How would stoning of an adulterer actually be carried out under the Law of Moses?
In John Chapter 8 there is the familiar story of how Jesus prevented a stoning of a woman who had committed adultery. I know that many think this was not in the original scriptures; even the NIV notifies the reader on this. My question is not whether this is ‘scripture’. My question is how would stoning for adultery have ever been carried out before Christ? I am specifically looking for rabbinic historical accounts. The image in my mind, usually portrayed in movies, is that the crowd ‘drops their stones’ after Jesus speaks. It is all very heart moving, but I am not sure if that is realistic, or maybe it is?
I have noticed that for ‘blasphemy’ people would literally pick up stones and kill someone, for they started to do that with Christ himself on two occasions. (John 8:59, 10:31)
I also have noticed that the punishments of the Law were often not carried out when people in the Bible sinned. At the very giving of the law, when Moses threw the tablets away (Exodus 21:19), the whole camp should have probably been stoned at the strict letter of the law he just received!
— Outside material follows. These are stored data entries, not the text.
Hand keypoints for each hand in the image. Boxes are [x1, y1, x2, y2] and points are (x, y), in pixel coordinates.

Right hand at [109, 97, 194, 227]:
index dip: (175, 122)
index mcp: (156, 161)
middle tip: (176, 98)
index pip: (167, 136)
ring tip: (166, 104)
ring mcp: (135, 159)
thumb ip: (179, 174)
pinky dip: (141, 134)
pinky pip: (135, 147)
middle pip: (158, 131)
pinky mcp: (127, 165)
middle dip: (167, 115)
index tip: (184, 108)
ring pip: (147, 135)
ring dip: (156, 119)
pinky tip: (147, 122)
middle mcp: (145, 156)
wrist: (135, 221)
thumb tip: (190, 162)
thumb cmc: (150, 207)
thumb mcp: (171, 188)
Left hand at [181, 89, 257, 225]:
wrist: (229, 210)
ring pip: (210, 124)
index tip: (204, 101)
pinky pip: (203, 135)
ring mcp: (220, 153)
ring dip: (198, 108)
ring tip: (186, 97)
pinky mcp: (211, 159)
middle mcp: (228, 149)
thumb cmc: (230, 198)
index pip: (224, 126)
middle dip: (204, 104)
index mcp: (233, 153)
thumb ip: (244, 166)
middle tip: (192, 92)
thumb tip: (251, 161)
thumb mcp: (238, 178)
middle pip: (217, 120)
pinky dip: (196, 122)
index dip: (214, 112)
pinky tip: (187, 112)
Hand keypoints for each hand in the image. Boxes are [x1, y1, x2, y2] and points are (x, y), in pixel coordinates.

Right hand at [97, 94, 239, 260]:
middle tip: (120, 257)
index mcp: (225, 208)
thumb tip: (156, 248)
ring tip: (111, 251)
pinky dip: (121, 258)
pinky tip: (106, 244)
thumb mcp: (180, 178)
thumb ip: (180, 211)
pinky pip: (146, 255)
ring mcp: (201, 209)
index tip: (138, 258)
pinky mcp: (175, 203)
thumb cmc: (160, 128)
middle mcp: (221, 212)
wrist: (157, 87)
That’s seems to be why we find this thing about God revealing his nature to Moses and declaring his ‘mercy’, to reconcile this extreme contradiction of law compared to Israel’s behaviour. (Exodus 34:7) King David, the pride of Israel’s moral history, was worthy of death by stoning, but God was merciful to him as he really was a model believer. I assume, therefore, that the mercy by God, or the person offended in any crime, was allowed to spare a person under the penalty of the law, somehow? But when the penalties are declared in Exodus, they do not imply any leeway? This will lead me to posting a different question, if not actually answered by the entitled question: ‘How would stoning of an adulterer actually be carried out under the Law of Moses?’